Des mouvements de retour de populations dans leurs lieux d'origine ont été enregistrés : En Ituri : 965 retournés en provenance de l'Ouganda sont arrivés à Nohavo ; 150 ménages à Kagaba - malgré la sécurité demeurée précaire à cause des exactions des FARDC sur les populations - et 6.430 ménages dans les collectivités de Boga. Au Sud-Kivu, 5.878 réfugiés congolais de Tanzanie sont revenus à Baraka grâce à l'appui du HCR.

La persistance des conflits ethniques au Soudan a provoqué des mouvements des populations de ce pays vers la RDC. Le nombre de réfugiés soudanais s'est ainsi accru jusqu'à 3.000 à Doruma dans la Province Orientale pendant les moments forts de la crise dans leur pays d'origine. En fin décembre, ils étaient encore 845 au village Bangalo.

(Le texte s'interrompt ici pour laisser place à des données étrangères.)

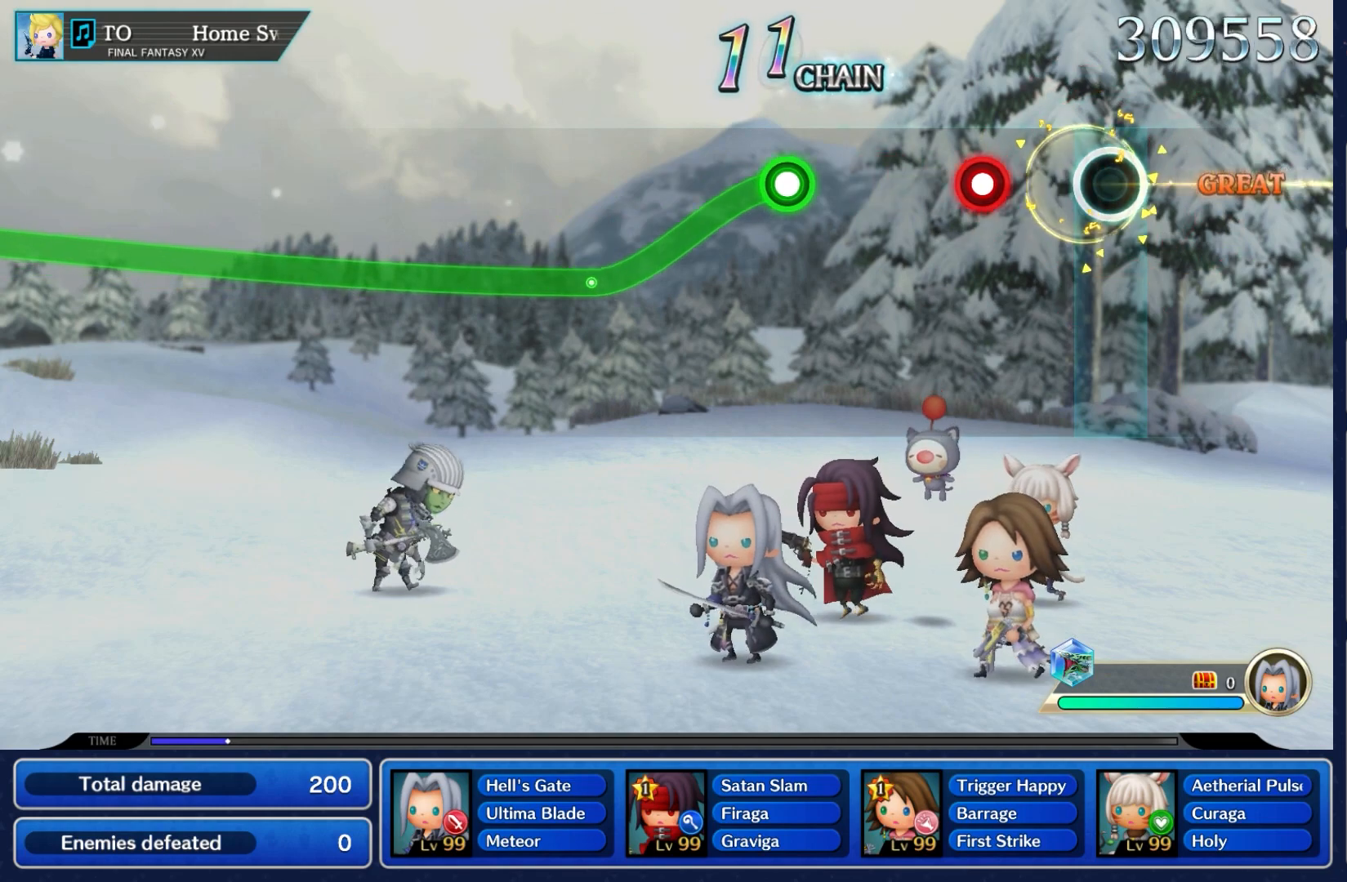
{"buttons": [], "left_stick": "center", "right_stick": "center", "events": [[283, "A", "down"], [417, "A", "up"]]}
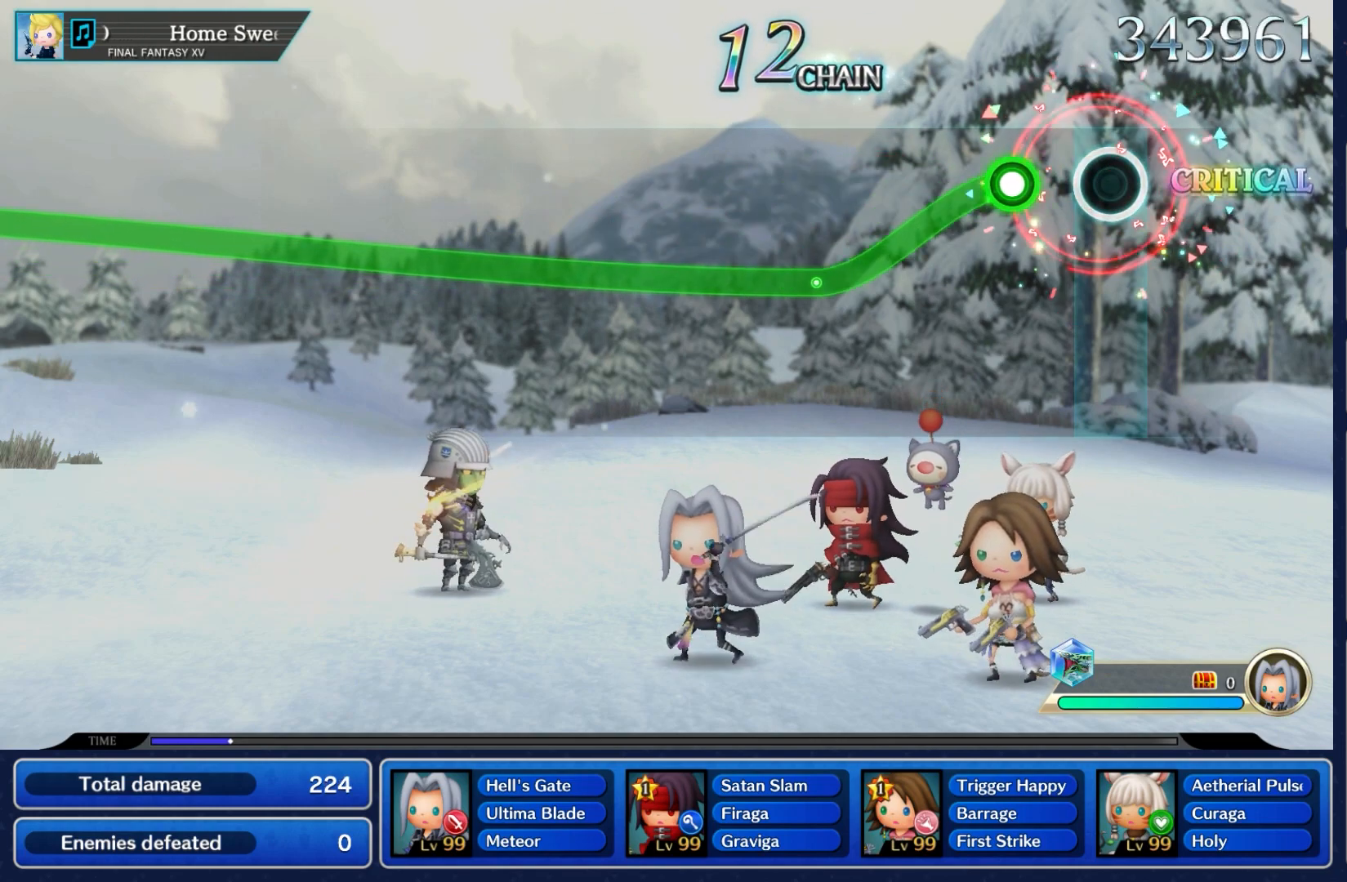
{"buttons": ["A"], "left_stick": "down", "right_stick": "center", "events": [[250, "A", "down"], [267, "left_stick", "down"]]}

A la faveur des nombreux mouvements des populations, les maladies infectieuses ont continué à toucher les populations, causant plusieurs cas de décès. Le choléra a sévi en Ituri (à Rwampara et Songolo), au Sud-Kivu (Fizi), au Nord-Kivu (Goma, Béni, Rutshuru et sur l'axe Oicha-Eringeti), dans le district du Tanganyika (Kabalo, Moba, Kitenga et Kasenga), au Maniema (Lubutu et Mwengue). Des cas de rougeole, de méningite et de dysenterie ont été enregistrés dans le Nord-Kivu, le Maniema, le Katanga et la Province Orientale.

Des cas de violences sexuelles commis par les éléments de l'armée nationale et les milices ont été enregistrés au mois de Décembre : au moins 174 victimes ont été recencées en Ituri, plus de 40 au Nord Kivu, particulièrement à Béni et 22 dans la Province Orientale. Ces victimes étaient des filles âgées respectivement de 4, 8 et 11 ans ainsi que des femmes mariées.

La vulnérabilité des populations dans les zones d'action des groupes armés s'est accentuée avec les incendies des maisons, le pillage des habitations, le vol du bétail. Tel est le cas des habitants des régions de Mahagi en Ituri (Kagaba, Gety et Aveba, des villages situés sur l'axe Lugushwa-Itutu et Kalehe au Sud- Kivu, des localités Sake et Miriki dans le Nord Kivu ainsi que du village Kizabi dans la province du Katanga.

Au mois de décembre, un séisme d'une magnitude de 6,9 sur l'échelle de Richter a été ressenti à Bukavu dans le Sud-Kivu à Goma au Nord-Kivu et dans le district du Tanganyika. Le tremblement de terre n'a pas causé de dégât dans les deux premières provinces. Par contre, au Kalémie, le bilan faisait état d'un décès, de 46 blessés, de 58 maisons partiellement ou totalement détruites et de 182 autres fissurées.